What is the entero-hepatic shunt effect?

Answer 45

A drug is conjugated in bile, hydrolysed by gut bacteria to become active once again, then reabsorbed into the systemic circulation for an additional therapeutic/toxic effect.

Question 46

Distribution affects the concentration at which sites?

Answer 46

Sites of action, metabolism and excretion.

Question 47

What is half life?

Answer 47

The half life (T/2) is the amount of time it takes for half a drug to be excreted by the body. It can be very short or long (90 days for some corticosteroids).

Question 48

What are first order reactions/first order kinetics?

Answer 48

The amount of drug excreted compared to the amount of drug in circulation. This is directly proportional for most drugs so as more time goes on, more drug is excreted.

Question 49

What is plasma/systemic clearance?

Answer 49

The sum of all clearance processes i.e. by the kidney, liver, bile, lungs etc.

Question 50

For first order reactions, is clearance constant?

Answer 50

It’s constant. This means that if the plasma conc of a drug is doubled, the elimination will also be doubled.

Question 51

What are the causes of a long half life?

Answer 51

Low clearance rate, high volume distribution factors, or combination of both.

Question 52

When does dentistry use single dose administrations?

Answer 52

Midozalam for iv sedation

Penicillin for antibiotic prophylaxis

Question 53

Why are repeated doses sometimes required in medicine?

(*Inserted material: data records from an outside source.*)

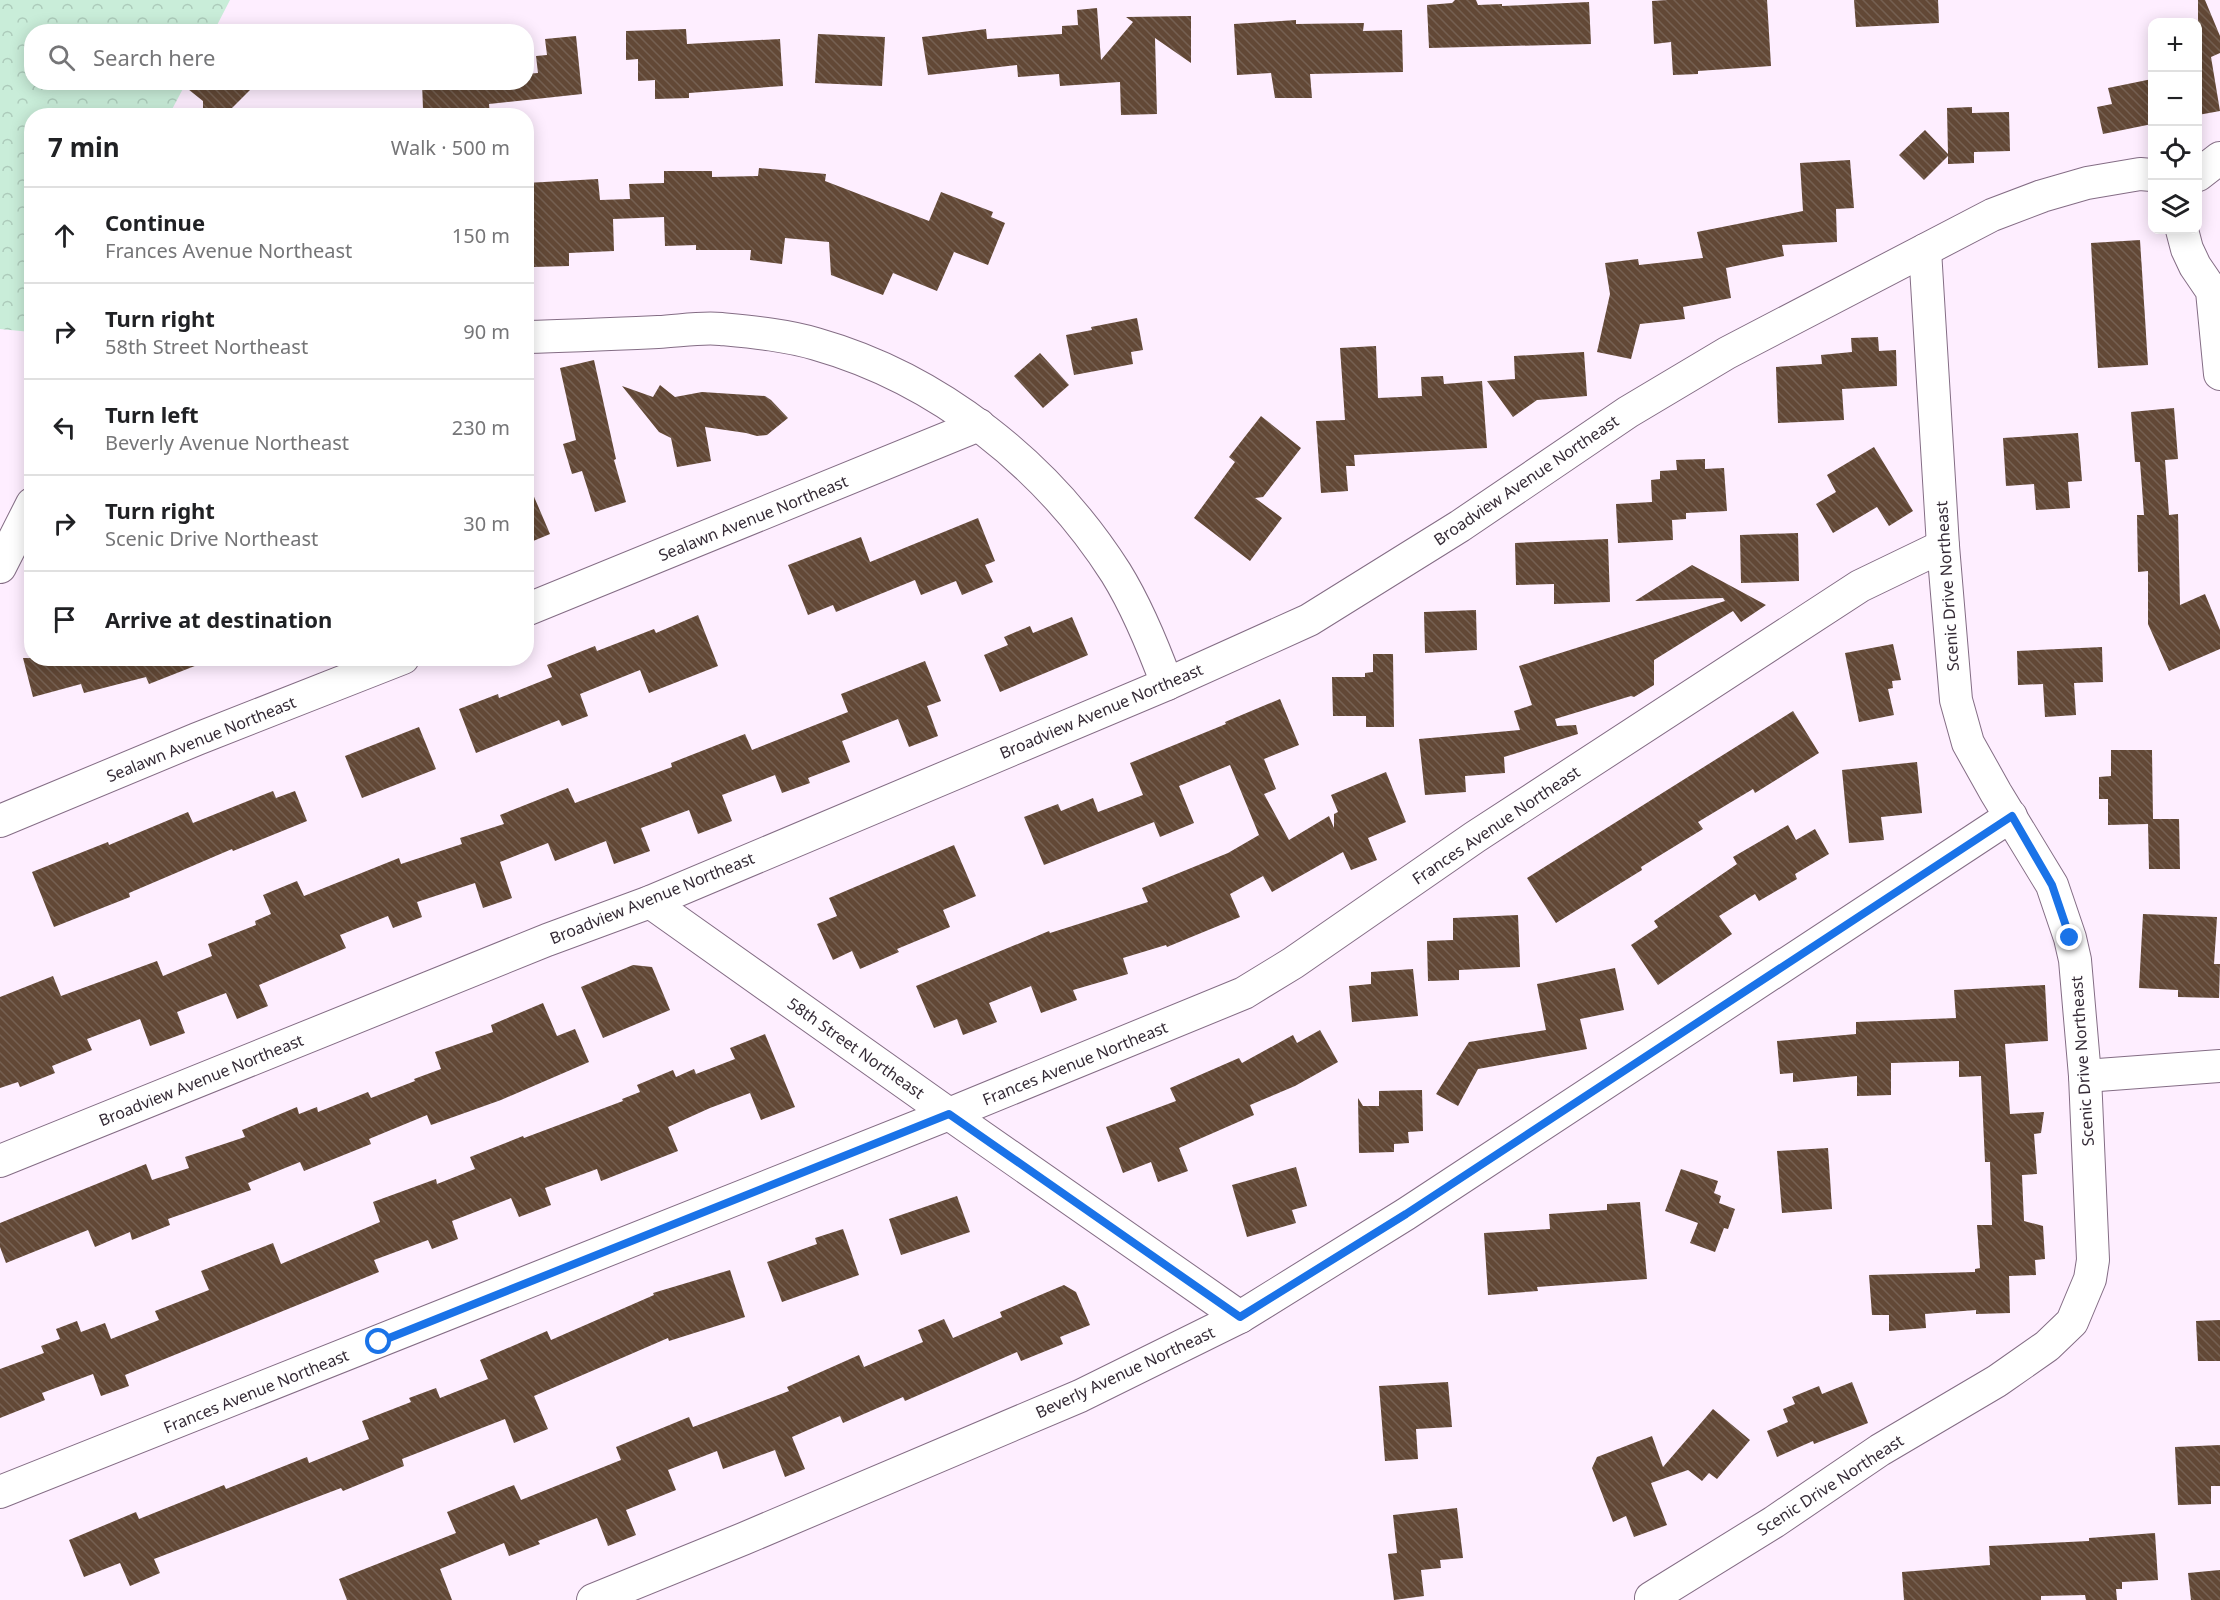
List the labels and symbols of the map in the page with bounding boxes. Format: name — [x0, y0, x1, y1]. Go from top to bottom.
street label: Broadview Avenue Northeast — [1429, 410, 1623, 550]
street label: Sealawn Avenue Northeast — [655, 470, 851, 566]
street label: Scenic Drive Northeast — [1930, 500, 1964, 672]
street label: Broadview Avenue Northeast — [996, 658, 1206, 764]
street label: Sealawn Avenue Northeast — [103, 691, 299, 787]
street label: Frances Avenue Northeast — [1408, 760, 1584, 889]
street label: Broadview Avenue Northeast — [546, 847, 758, 949]
route end — [2056, 924, 2082, 950]
street label: Scenic Drive Northeast — [2065, 975, 2099, 1147]
street label: 58th Street Northeast — [783, 992, 929, 1104]
street label: Frances Avenue Northeast — [979, 1016, 1171, 1110]
street label: Broadview Avenue Northeast — [95, 1029, 307, 1131]
street label: Beverly Avenue Northeast — [1032, 1321, 1218, 1423]
route start — [365, 1328, 391, 1354]
street label: Frances Avenue Northeast — [160, 1344, 352, 1438]
street label: Scenic Drive Northeast — [1752, 1429, 1908, 1541]

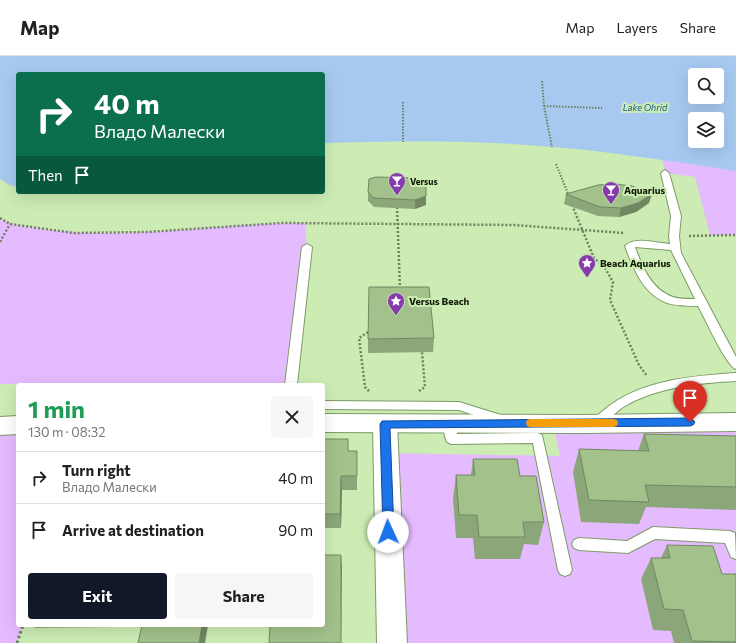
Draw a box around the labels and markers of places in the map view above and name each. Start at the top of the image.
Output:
bar icon: Versus [387,171,407,196]
place label: Versus [410,176,438,187]
bar icon: Aquarius [601,180,621,205]
place label: Aquarius [624,184,665,196]
place icon: Beach Aquarius [577,253,597,278]
place label: Beach Aquarius [600,257,671,269]
place icon: Versus Beach [386,291,406,316]
place label: Versus Beach [409,295,470,307]
pin [673,381,707,422]

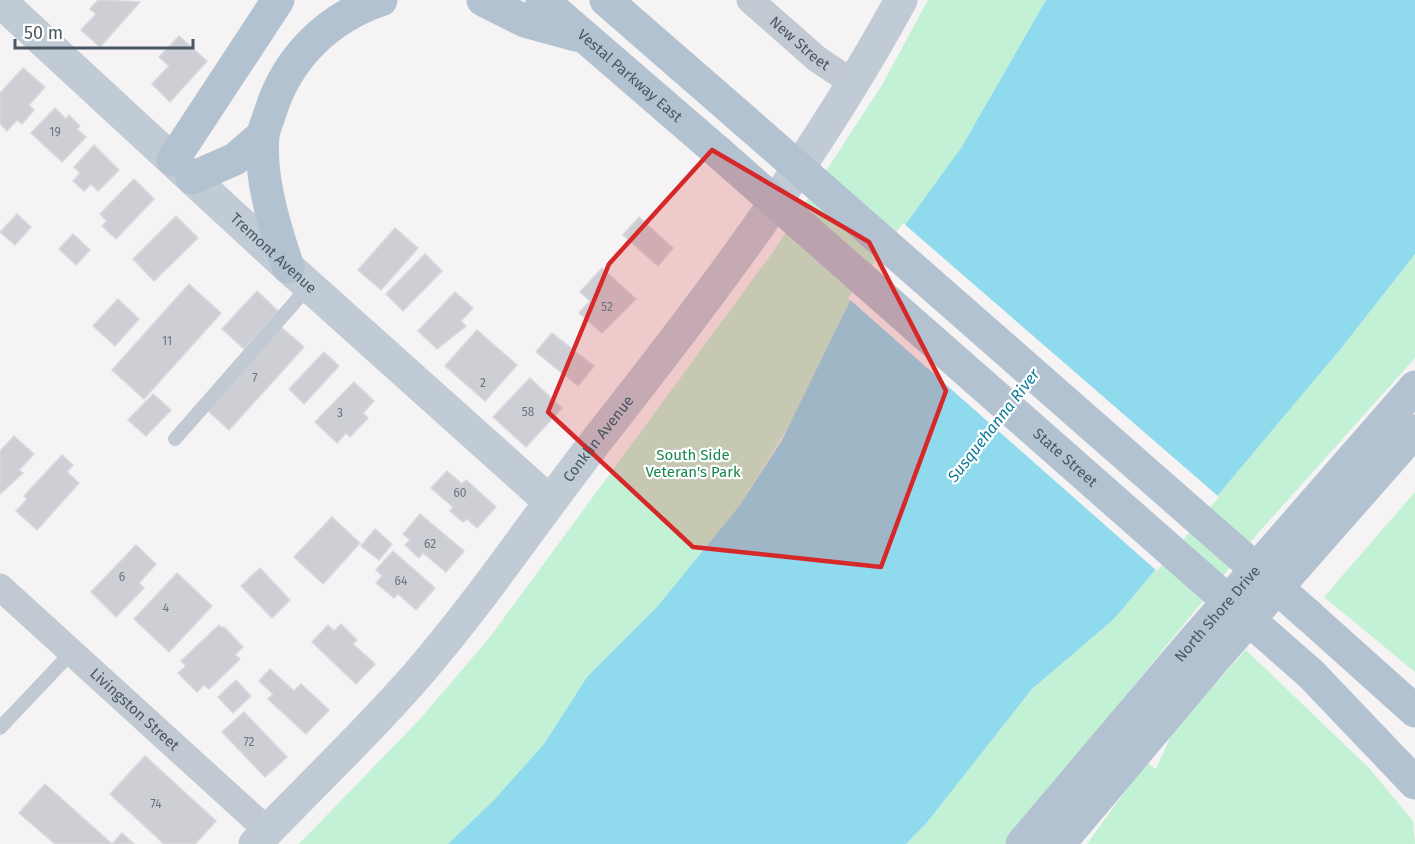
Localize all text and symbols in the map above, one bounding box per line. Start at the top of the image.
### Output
scale bar [15,12,194,50]
street label: New Street [766,12,834,74]
text: 50 m [24,22,63,44]
street label: Vestal Parkway East [574,26,686,126]
house number: 19 [49,125,61,139]
street label: Tremont Avenue [227,209,320,297]
house number: 52 [601,300,613,314]
house number: 11 [162,334,172,348]
water label: Susquehanna River [943,364,1044,486]
house number: 7 [252,371,258,385]
house number: 2 [480,376,486,390]
street label: Conklin Avenue [559,392,638,486]
house number: 58 [522,405,535,419]
house number: 3 [337,406,343,420]
street label: State Street [1029,425,1102,491]
park label: South Side Veteran's Park [645,446,741,481]
house number: 60 [453,486,467,500]
house number: 62 [424,537,436,551]
street label: North Shore Drive [1171,562,1264,666]
house number: 6 [119,570,125,584]
house number: 64 [395,574,408,588]
house number: 4 [163,601,170,615]
street label: Livingston Street [86,664,183,755]
house number: 72 [243,735,255,749]
house number: 74 [150,797,162,811]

Can repeated doses lead to increased plasma concentrations?

Answer 53

For therapeutic window to be reached without dramatic rises and falls in plasma conc of the drug which can lead to rebound symptoms e.g. carbamazepine has a short half life so breakthrough pains can occur.
But the repeated doses shouldn’t lead to increasing plasma conc. as a steady state of administration vs. elimination is achieved over the course of the drug - usually occurs over 3-5 half life lives of the drug.

Question 54

What are loading doses?

Answer 54

A one off larger dose of the drug which may help it achieves its therapeutic window faster hastening clinical effects of the drug.